(Beginning of Exercise materials)

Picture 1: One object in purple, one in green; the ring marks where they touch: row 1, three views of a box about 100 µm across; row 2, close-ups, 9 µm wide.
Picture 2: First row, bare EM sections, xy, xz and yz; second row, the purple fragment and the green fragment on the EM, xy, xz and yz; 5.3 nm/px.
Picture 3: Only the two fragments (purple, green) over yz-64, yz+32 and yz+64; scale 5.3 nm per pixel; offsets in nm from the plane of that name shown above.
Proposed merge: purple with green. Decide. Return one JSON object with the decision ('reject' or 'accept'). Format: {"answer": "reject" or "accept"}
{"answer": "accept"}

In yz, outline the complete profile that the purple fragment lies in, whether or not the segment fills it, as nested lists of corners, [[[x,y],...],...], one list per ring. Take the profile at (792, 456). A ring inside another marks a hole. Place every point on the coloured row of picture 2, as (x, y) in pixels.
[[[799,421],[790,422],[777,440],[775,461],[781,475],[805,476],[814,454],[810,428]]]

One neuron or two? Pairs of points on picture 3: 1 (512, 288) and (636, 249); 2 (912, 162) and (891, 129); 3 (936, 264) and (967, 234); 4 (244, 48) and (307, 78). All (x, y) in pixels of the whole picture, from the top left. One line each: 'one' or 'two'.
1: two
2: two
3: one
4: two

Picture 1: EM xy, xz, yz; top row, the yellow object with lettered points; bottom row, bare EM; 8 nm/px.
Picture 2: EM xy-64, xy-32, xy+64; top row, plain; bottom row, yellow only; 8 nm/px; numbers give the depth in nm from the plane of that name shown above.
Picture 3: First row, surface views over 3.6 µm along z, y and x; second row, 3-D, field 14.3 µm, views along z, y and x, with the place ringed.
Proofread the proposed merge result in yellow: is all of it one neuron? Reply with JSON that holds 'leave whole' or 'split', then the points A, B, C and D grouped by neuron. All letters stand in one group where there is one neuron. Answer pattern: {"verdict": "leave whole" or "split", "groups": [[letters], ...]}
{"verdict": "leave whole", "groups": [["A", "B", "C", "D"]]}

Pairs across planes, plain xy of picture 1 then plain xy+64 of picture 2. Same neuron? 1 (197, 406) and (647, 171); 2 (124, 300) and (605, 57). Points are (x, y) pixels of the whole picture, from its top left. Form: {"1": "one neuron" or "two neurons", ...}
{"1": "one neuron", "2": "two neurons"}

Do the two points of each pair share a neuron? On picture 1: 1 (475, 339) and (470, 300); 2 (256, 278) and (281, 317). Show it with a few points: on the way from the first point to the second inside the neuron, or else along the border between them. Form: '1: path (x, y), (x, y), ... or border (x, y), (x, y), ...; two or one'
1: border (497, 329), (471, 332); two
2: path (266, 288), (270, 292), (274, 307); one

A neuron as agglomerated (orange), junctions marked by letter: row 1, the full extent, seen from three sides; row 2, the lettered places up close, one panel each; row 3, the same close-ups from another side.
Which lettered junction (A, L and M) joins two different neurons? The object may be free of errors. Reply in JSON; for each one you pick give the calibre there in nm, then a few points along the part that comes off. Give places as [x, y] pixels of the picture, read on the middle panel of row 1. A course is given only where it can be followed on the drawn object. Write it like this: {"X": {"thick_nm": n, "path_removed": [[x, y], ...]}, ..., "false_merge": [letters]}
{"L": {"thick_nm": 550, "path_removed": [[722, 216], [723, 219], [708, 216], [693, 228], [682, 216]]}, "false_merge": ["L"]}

(End of Exercise materials)

Exercise prompt
Each line from the one that contains "Do the two points" to the end of the data should be set down exactly, both ends included.

The completed task
Do the two points of each pair share a neuron? On picture 1: 1 (475, 339) and (470, 300); 2 (256, 278) and (281, 317). Show it with a few points: on the way from the first point to the second inside the neuron, or else along the border between them. Form: '1: path (x, y), (x, y), ... or border (x, y), (x, y), ...; two or one'
1: border (497, 329), (471, 332); two
2: path (266, 288), (270, 292), (274, 307); one

A neuron as agglomerated (orange), junctions marked by letter: row 1, the full extent, seen from three sides; row 2, the lettered places up close, one panel each; row 3, the same close-ups from another side.
Which lettered junction (A, L and M) joins two different neurons? The object may be free of errors. Reply in JSON; for each one you pick give the calibre there in nm, then a few points along the part that comes off. Give places as [x, y] pixels of the picture, read on the middle panel of row 1. A course is given only where it can be followed on the drawn object. Write it like this: {"X": {"thick_nm": n, "path_removed": [[x, y], ...]}, ..., "false_merge": [letters]}
{"L": {"thick_nm": 550, "path_removed": [[722, 216], [723, 219], [708, 216], [693, 228], [682, 216]]}, "false_merge": ["L"]}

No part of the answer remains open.